Task objective:
All entries below are to be retyped in full, precisely as they appear.

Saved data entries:
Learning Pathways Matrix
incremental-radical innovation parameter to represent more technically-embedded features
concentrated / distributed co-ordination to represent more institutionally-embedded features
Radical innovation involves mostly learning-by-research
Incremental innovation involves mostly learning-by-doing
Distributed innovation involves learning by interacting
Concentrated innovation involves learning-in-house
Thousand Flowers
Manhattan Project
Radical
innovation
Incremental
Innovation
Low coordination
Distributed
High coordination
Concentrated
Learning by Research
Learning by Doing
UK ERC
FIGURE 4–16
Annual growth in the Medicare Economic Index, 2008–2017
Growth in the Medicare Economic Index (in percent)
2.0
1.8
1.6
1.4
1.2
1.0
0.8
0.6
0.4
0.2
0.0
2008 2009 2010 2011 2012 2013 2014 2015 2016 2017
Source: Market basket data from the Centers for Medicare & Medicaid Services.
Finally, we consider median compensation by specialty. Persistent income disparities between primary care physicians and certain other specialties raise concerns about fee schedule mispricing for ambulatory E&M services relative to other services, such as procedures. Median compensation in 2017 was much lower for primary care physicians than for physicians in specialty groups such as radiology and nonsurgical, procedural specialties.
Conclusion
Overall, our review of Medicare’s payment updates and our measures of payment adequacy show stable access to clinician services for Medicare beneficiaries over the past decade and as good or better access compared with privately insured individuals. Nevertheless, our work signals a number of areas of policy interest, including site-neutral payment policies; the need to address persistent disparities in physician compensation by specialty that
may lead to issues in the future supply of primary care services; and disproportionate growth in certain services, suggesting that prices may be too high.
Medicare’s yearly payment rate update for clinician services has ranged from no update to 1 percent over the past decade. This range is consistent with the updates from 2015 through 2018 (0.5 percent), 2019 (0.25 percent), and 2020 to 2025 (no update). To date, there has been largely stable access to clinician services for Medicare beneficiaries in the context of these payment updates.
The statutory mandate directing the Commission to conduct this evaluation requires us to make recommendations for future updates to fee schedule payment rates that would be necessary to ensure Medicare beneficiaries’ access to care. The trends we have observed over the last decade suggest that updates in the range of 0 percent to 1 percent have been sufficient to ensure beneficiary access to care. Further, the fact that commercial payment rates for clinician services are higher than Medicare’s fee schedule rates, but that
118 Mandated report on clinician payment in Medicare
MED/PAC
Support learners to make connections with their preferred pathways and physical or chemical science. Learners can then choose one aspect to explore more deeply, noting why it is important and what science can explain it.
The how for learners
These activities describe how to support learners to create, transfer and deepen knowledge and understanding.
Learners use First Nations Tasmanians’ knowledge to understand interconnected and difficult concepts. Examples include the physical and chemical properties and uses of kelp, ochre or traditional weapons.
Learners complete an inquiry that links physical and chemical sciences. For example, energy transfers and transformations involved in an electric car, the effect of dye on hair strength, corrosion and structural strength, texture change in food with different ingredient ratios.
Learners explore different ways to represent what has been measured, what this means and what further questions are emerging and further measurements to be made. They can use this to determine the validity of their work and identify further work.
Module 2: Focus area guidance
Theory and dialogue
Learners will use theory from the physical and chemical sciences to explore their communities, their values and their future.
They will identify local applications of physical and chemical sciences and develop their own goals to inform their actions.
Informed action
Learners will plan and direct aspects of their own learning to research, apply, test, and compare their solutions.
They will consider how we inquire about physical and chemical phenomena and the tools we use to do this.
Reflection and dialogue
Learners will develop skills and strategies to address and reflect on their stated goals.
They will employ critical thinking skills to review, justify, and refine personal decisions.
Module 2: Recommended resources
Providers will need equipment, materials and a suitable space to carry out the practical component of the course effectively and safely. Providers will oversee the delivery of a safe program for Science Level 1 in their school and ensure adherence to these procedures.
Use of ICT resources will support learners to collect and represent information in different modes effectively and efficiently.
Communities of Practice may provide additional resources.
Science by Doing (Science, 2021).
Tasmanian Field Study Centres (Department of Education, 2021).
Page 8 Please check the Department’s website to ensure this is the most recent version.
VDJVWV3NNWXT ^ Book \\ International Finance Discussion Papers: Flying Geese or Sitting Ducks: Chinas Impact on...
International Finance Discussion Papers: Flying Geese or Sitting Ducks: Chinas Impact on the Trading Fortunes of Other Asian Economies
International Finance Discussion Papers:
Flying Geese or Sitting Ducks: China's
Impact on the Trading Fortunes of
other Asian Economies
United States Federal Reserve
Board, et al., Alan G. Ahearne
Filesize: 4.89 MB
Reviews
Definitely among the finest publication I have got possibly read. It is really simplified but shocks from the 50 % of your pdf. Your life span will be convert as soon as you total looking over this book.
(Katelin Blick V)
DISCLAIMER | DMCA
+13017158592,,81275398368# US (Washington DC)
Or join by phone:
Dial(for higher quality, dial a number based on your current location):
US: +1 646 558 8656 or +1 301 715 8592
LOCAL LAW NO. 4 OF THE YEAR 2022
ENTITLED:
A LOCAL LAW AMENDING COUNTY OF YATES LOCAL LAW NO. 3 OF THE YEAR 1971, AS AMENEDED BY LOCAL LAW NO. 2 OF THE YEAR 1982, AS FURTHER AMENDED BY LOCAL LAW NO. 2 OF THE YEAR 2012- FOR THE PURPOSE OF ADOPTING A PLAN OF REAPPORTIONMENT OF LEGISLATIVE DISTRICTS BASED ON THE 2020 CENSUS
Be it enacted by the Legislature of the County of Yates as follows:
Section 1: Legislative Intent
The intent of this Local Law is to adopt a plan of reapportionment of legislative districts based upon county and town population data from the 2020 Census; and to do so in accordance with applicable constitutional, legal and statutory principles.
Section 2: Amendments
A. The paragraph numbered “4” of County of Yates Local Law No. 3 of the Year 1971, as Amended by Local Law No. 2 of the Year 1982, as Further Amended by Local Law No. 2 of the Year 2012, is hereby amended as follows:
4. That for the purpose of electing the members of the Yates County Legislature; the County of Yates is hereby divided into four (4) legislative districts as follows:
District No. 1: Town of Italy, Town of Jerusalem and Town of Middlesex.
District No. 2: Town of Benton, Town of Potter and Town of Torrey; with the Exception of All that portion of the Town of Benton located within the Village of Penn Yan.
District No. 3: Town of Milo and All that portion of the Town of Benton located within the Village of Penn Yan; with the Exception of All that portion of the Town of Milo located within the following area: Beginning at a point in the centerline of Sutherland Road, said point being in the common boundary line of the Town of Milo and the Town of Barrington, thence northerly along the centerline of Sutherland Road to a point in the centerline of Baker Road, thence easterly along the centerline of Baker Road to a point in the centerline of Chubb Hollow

Solution to this problem:
Learning Pathways Matrix
incremental-radical innovation parameter to represent more technically-embedded features
concentrated / distributed co-ordination to represent more institutionally-embedded features
Radical innovation involves mostly learning-by-research
Incremental innovation involves mostly learning-by-doing
Distributed innovation involves learning by interacting
Concentrated innovation involves learning-in-house
Thousand Flowers
Manhattan Project
Radical
innovation
Incremental
Innovation
Low coordination
Distributed
High coordination
Concentrated
Learning by Research
Learning by Doing
UK ERC
FIGURE 4–16
Annual growth in the Medicare Economic Index, 2008–2017
Growth in the Medicare Economic Index (in percent)
2.0
1.8
1.6
1.4
1.2
1.0
0.8
0.6
0.4
0.2
0.0
2008 2009 2010 2011 2012 2013 2014 2015 2016 2017
Source: Market basket data from the Centers for Medicare & Medicaid Services.
Finally, we consider median compensation by specialty. Persistent income disparities between primary care physicians and certain other specialties raise concerns about fee schedule mispricing for ambulatory E&M services relative to other services, such as procedures. Median compensation in 2017 was much lower for primary care physicians than for physicians in specialty groups such as radiology and nonsurgical, procedural specialties.
Conclusion
Overall, our review of Medicare’s payment updates and our measures of payment adequacy show stable access to clinician services for Medicare beneficiaries over the past decade and as good or better access compared with privately insured individuals. Nevertheless, our work signals a number of areas of policy interest, including site-neutral payment policies; the need to address persistent disparities in physician compensation by specialty that
may lead to issues in the future supply of primary care services; and disproportionate growth in certain services, suggesting that prices may be too high.
Medicare’s yearly payment rate update for clinician services has ranged from no update to 1 percent over the past decade. This range is consistent with the updates from 2015 through 2018 (0.5 percent), 2019 (0.25 percent), and 2020 to 2025 (no update). To date, there has been largely stable access to clinician services for Medicare beneficiaries in the context of these payment updates.
The statutory mandate directing the Commission to conduct this evaluation requires us to make recommendations for future updates to fee schedule payment rates that would be necessary to ensure Medicare beneficiaries’ access to care. The trends we have observed over the last decade suggest that updates in the range of 0 percent to 1 percent have been sufficient to ensure beneficiary access to care. Further, the fact that commercial payment rates for clinician services are higher than Medicare’s fee schedule rates, but that
118 Mandated report on clinician payment in Medicare
MED/PAC
Support learners to make connections with their preferred pathways and physical or chemical science. Learners can then choose one aspect to explore more deeply, noting why it is important and what science can explain it.
The how for learners
These activities describe how to support learners to create, transfer and deepen knowledge and understanding.
Learners use First Nations Tasmanians’ knowledge to understand interconnected and difficult concepts. Examples include the physical and chemical properties and uses of kelp, ochre or traditional weapons.
Learners complete an inquiry that links physical and chemical sciences. For example, energy transfers and transformations involved in an electric car, the effect of dye on hair strength, corrosion and structural strength, texture change in food with different ingredient ratios.
Learners explore different ways to represent what has been measured, what this means and what further questions are emerging and further measurements to be made. They can use this to determine the validity of their work and identify further work.
Module 2: Focus area guidance
Theory and dialogue
Learners will use theory from the physical and chemical sciences to explore their communities, their values and their future.
They will identify local applications of physical and chemical sciences and develop their own goals to inform their actions.
Informed action
Learners will plan and direct aspects of their own learning to research, apply, test, and compare their solutions.
They will consider how we inquire about physical and chemical phenomena and the tools we use to do this.
Reflection and dialogue
Learners will develop skills and strategies to address and reflect on their stated goals.
They will employ critical thinking skills to review, justify, and refine personal decisions.
Module 2: Recommended resources
Providers will need equipment, materials and a suitable space to carry out the practical component of the course effectively and safely. Providers will oversee the delivery of a safe program for Science Level 1 in their school and ensure adherence to these procedures.
Use of ICT resources will support learners to collect and represent information in different modes effectively and efficiently.
Communities of Practice may provide additional resources.
Science by Doing (Science, 2021).
Tasmanian Field Study Centres (Department of Education, 2021).
Page 8 Please check the Department’s website to ensure this is the most recent version.
VDJVWV3NNWXT ^ Book \\ International Finance Discussion Papers: Flying Geese or Sitting Ducks: Chinas Impact on...
International Finance Discussion Papers: Flying Geese or Sitting Ducks: Chinas Impact on the Trading Fortunes of Other Asian Economies
International Finance Discussion Papers:
Flying Geese or Sitting Ducks: China's
Impact on the Trading Fortunes of
other Asian Economies
United States Federal Reserve
Board, et al., Alan G. Ahearne
Filesize: 4.89 MB
Reviews
Definitely among the finest publication I have got possibly read. It is really simplified but shocks from the 50 % of your pdf. Your life span will be convert as soon as you total looking over this book.
(Katelin Blick V)
DISCLAIMER | DMCA
+13017158592,,81275398368# US (Washington DC)
Or join by phone:
Dial(for higher quality, dial a number based on your current location):
US: +1 646 558 8656 or +1 301 715 8592
LOCAL LAW NO. 4 OF THE YEAR 2022
ENTITLED:
A LOCAL LAW AMENDING COUNTY OF YATES LOCAL LAW NO. 3 OF THE YEAR 1971, AS AMENEDED BY LOCAL LAW NO. 2 OF THE YEAR 1982, AS FURTHER AMENDED BY LOCAL LAW NO. 2 OF THE YEAR 2012- FOR THE PURPOSE OF ADOPTING A PLAN OF REAPPORTIONMENT OF LEGISLATIVE DISTRICTS BASED ON THE 2020 CENSUS
Be it enacted by the Legislature of the County of Yates as follows:
Section 1: Legislative Intent
The intent of this Local Law is to adopt a plan of reapportionment of legislative districts based upon county and town population data from the 2020 Census; and to do so in accordance with applicable constitutional, legal and statutory principles.
Section 2: Amendments
A. The paragraph numbered “4” of County of Yates Local Law No. 3 of the Year 1971, as Amended by Local Law No. 2 of the Year 1982, as Further Amended by Local Law No. 2 of the Year 2012, is hereby amended as follows:
4. That for the purpose of electing the members of the Yates County Legislature; the County of Yates is hereby divided into four (4) legislative districts as follows:
District No. 1: Town of Italy, Town of Jerusalem and Town of Middlesex.
District No. 2: Town of Benton, Town of Potter and Town of Torrey; with the Exception of All that portion of the Town of Benton located within the Village of Penn Yan.
District No. 3: Town of Milo and All that portion of the Town of Benton located within the Village of Penn Yan; with the Exception of All that portion of the Town of Milo located within the following area: Beginning at a point in the centerline of Sutherland Road, said point being in the common boundary line of the Town of Milo and the Town of Barrington, thence northerly along the centerline of Sutherland Road to a point in the centerline of Baker Road, thence easterly along the centerline of Baker Road to a point in the centerline of Chubb Hollow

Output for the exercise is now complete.